"How can we get the most out of a time series data using longitudinal methods?". This is the main question that this repository attempts to answer. There are various time series analysis methods, however, some are more suitbale for specific data. I will discuss these methods in two broad categories:
- Statistical Methods: methods that make specific assumptions on the data and take into account the uncertainty of the data. This leads to conclusions that are inherently very intepratible, but some downsides such as if the assumptions are not entirely accurate the results will not be correct.

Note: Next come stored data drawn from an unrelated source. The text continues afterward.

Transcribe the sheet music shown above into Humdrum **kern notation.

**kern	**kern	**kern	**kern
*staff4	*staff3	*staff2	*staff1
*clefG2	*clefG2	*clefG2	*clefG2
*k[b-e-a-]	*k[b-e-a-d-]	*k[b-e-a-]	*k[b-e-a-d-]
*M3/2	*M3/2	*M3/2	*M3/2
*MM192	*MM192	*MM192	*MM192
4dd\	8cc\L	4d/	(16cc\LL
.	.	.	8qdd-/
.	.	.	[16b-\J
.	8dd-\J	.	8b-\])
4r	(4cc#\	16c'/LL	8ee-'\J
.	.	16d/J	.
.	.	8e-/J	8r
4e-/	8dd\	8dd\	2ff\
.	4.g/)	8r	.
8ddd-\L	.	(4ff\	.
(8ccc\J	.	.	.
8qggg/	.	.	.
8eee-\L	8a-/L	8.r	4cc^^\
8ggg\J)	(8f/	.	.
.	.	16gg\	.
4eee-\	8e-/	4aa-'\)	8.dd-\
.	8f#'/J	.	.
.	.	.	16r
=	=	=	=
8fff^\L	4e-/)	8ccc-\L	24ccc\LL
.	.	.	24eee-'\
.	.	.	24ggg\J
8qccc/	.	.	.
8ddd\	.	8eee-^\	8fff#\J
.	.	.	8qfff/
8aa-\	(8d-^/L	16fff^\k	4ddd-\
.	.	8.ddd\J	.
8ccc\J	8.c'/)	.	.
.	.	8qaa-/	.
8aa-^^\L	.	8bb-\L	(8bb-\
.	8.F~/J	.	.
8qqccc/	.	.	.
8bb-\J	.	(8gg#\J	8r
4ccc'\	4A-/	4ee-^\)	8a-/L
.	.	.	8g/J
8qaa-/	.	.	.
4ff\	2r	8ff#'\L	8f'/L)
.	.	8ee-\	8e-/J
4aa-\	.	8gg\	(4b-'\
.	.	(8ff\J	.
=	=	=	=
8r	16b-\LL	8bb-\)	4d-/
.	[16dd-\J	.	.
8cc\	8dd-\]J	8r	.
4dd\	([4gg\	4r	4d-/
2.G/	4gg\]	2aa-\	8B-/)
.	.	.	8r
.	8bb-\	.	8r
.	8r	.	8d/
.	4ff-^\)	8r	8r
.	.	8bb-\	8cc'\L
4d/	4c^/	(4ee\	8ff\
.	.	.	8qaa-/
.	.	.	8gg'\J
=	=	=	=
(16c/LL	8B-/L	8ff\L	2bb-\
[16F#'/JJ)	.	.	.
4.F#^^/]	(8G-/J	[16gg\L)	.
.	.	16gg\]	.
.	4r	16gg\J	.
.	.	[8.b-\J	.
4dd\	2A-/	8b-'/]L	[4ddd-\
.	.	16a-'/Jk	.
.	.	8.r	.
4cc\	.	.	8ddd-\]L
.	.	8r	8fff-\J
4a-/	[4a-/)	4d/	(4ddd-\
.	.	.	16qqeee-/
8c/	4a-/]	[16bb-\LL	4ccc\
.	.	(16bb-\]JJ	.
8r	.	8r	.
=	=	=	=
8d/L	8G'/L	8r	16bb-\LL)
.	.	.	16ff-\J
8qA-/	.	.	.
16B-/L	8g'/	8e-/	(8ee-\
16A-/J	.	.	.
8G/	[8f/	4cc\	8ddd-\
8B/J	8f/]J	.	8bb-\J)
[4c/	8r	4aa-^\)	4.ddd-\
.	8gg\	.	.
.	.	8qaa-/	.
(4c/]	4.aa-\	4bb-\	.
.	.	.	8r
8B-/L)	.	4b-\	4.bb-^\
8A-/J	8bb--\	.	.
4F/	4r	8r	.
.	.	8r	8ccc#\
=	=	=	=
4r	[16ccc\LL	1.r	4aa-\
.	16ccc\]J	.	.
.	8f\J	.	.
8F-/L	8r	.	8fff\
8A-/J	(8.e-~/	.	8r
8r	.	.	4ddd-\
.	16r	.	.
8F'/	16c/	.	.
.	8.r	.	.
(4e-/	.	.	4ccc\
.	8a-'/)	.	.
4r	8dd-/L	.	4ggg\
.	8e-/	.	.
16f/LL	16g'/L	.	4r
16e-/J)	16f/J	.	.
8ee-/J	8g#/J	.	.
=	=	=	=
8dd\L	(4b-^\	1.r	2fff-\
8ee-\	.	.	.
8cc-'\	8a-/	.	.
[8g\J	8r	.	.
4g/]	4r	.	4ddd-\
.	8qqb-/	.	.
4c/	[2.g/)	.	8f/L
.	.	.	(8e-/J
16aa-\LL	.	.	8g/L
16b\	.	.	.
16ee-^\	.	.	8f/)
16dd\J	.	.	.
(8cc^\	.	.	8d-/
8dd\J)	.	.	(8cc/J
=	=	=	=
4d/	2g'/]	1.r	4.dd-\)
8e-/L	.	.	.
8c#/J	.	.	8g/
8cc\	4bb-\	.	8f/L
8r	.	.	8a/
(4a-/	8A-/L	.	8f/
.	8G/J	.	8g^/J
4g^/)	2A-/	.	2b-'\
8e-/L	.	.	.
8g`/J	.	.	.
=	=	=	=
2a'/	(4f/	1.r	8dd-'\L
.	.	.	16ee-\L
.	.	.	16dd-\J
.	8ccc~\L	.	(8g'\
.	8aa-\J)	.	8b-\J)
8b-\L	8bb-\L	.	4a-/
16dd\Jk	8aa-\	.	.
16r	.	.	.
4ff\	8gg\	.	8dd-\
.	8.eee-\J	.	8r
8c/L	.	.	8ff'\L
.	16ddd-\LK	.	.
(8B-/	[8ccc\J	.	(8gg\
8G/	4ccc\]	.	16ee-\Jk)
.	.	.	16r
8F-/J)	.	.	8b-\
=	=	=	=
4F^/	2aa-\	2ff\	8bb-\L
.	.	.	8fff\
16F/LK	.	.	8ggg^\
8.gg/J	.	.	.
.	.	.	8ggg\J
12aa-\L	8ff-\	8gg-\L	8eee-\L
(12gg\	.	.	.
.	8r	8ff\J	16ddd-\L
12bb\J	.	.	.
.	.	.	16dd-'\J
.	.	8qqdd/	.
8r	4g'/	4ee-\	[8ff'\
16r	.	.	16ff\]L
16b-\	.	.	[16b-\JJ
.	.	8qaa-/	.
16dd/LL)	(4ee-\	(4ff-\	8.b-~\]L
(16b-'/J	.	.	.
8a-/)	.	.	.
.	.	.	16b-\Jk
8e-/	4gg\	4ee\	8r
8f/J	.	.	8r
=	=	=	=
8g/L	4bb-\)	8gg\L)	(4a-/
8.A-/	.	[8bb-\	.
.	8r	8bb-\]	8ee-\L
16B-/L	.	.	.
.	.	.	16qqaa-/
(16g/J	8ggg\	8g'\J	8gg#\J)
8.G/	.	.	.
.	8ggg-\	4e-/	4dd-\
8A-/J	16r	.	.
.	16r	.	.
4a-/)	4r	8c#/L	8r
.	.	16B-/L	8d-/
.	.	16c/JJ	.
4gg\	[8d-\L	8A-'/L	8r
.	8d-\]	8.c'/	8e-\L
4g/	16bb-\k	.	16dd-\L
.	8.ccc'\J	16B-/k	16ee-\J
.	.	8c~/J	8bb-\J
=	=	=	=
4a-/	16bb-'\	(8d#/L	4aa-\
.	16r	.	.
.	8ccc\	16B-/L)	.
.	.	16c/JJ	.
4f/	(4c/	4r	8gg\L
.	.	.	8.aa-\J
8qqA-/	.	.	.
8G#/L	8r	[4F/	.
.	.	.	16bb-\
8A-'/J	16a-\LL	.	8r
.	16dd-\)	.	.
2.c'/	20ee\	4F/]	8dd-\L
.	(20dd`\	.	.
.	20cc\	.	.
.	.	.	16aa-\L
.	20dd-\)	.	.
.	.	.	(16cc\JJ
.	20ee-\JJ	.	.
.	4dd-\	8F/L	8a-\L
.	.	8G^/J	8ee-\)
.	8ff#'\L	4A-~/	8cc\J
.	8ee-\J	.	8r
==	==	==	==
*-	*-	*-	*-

- Machine Learning Methods: This is the area of unsupervised time series clustering methods. These methods make no specific assumptions on the distribution of the data and attempt to cluster the data based on the learning algorithms.
One of Frank Harrel's blog posts at Stastical Thinking makes a clear and intriguing distinction between these two which I defintiley recommend reading it. However, this ditinction also extends to time series analysis and it's important to know what to use in which setting.
I will delve into each of these methods and their differences in specific examples, and make conclusions based on their assumptions. The main project that I used to work with is not publicly available, however, I will work with a specific dataset that is publicly available and the results can be reproduced.
This repository is ideal for people who want to understand how to deal with different subpopulations in time series data, and how to get the most out of the data.
There are several underlying complexities with working with time series data such as:
- Irregularity in Time Steps: in most real-world cases the data is not collected in fixed time intervals, therefore it is important to take this into consideration, if possible.
- Missing Data: some time series will have considerable missing data and various approaches can be used to overcome this problem.
- Dealing with Outliers: in some settings, it is important to have good domain knowledge to distinguish between a real outlier and points that are at the edge of the valid range. For instance, in healthcare, some patients who are clinically important might be wrongly excluded because they can be outliers. This is more evident in time series data as there are many subpopulations each with their own valid ranges.
Because of the aforementioned points, it is important to understand thoroughly what method would work best and would yield the most accurate conclusion with the least amount of confounding.
There are several different methods of time series analysis which are grouped into two major categories:
- Longitudinal Analysis: Models such as Growth Mixture Models (GMM), Latent Class Growth Analysis (LCGA), Fixed and Random Effects Modeling, and AutoRegressive Integrated Moving Average (ARIMA) which the latter one is modelling time series data and the former ones for finding subpopulations and clustering.
- Time Series Clustering: First, finding a distance measure between various time series such as Dynamic Time Warping (DTW) and then using a clustering method such as hierarchical clustering or KMeans. However, as we will elaborate KMeans may not be the ideal approach. Other methods include: Density Based Spatial Clustering (DBSCAN), and k-Shape clustering.
We will use a specific dataset that we know has several underlying subpopulations and will go through the following pipeline:
- Preprocessing and preparing the data.
- Data visulisation to understand the data.
- Implementation of longitudinal and time series clustering methods.
All of these steps is elaborated in the Jupyter notebook of this repository.